(Le illustrazioni sono di Lucia Lamacchia, che è responsabile di quanto segue almeno quanto lo sono Ugo e Michel.)
L’essere umano non è fatto per la solitudine. Ha il sistematico bisogno di convivialità. Deve proiettare i propri desideri su un altro e verificare di continuo di essere ancora umano.
Rimanere da soli è doloroso, perché costringe al monologo. Sapere, sempre e con esattezza, quali saranno le risposte del tuo interlocutore è frustrante. All’inizio ti convinci di essere onnipotente, di non ammettere eccezioni, di poter prevedere tutto e di avere il controllo sul tuo destino. Poi, ma non troppo tempo dopo, ti rendi conto che sei proprio tu, con la tua fallibilità, colui che rende infernale il presente mentre era convinto di conoscere il futuro.
Essere solo significa essere uno. E uno è troppo poco.
E allora cerchi l’equilibrio negli altri. Il conforto del loro sguardo che suggerisca l’interessamento, l’amore, la passione, l’approvazione, l’ammirazione o, in assenza di tutto, almeno il rispetto. Per evitare assembramenti, costruisci il tuo nucleo di esistenza, un pezzo alla volta. Ti rifletti in una altro individuo, aspettando forse di estendere la tua famiglia ad altri, per filiazione o arruolamento. Proprio come noi, che siamo in due e viviamo nelle immagini di una terza persona che non abbiamo mai incontrato. La convivenza vive di un equilibrio delicato, anche quando è resa possibile da sensi come l’amicizia, l’amore, la passione, il desiderio, la voluttà, il gusto, l’olfatto, il tatto, l’udito e anche la vista.
Non potremmo vivere l’uno senza l’altro, anche se sappiamo che la passione tra di noi si è spenta da decenni e cerchiamo altrove luoghi in cui il corpo possa esultare. Eppure, spesso sentiamo il bisogno di allontanarci, di rimanere da soli. Perché, se è vero che uno è troppo poco, spesso succede che due siano troppi.
La vita di coppia, anche di una coppia come la nostra, produce un paradosso.
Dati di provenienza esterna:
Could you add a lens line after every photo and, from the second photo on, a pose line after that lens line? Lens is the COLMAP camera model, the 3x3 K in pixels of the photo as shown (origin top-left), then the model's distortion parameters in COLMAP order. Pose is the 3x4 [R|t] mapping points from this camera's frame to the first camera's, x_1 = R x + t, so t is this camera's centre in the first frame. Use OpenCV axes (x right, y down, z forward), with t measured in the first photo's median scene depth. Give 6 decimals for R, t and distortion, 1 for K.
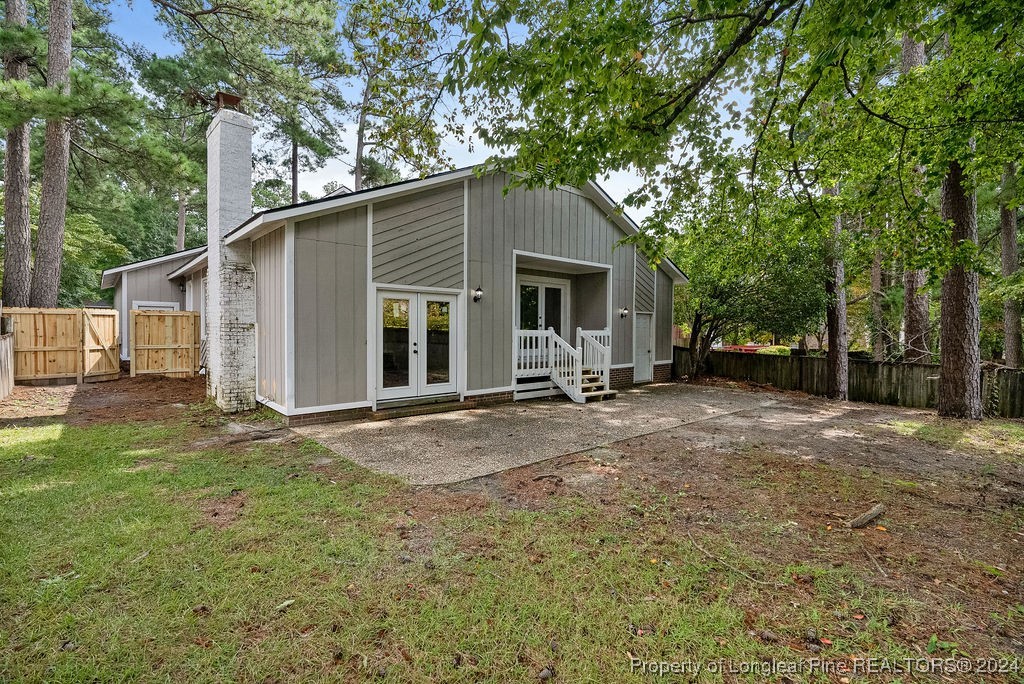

Ti costringe continuamente a rifletterti in un individuo che ormai conosci come te stesso. E a chi, come noi, ha rinunciato a un’idea di sessualità che si esaurisca in una fedeltà non richiesta e insopportabile, non può che tornare in mente una frase di Borges: «Los espejos y la cópula son abominables porque multiplican el número de los hombres».
La coppia è abominevole. Deve essere infranta. Continuamente. Lasciando frantumi taglienti sul pavimento. E caricando l’animo del presagio di sette lunghissimi anni di sventura, tristezza, dolore, follia.
Nessuna relazione finisce bene. Le lacrime solcano guance che credevamo aride e incapaci di bagnarsi. E il distacco stesso si allontana, mentre, nudi nel letto avvinghiati e scossi dai singhiozzi, ci diciamo che la riconquista della solitudine può attendere. Almeno un altro po’.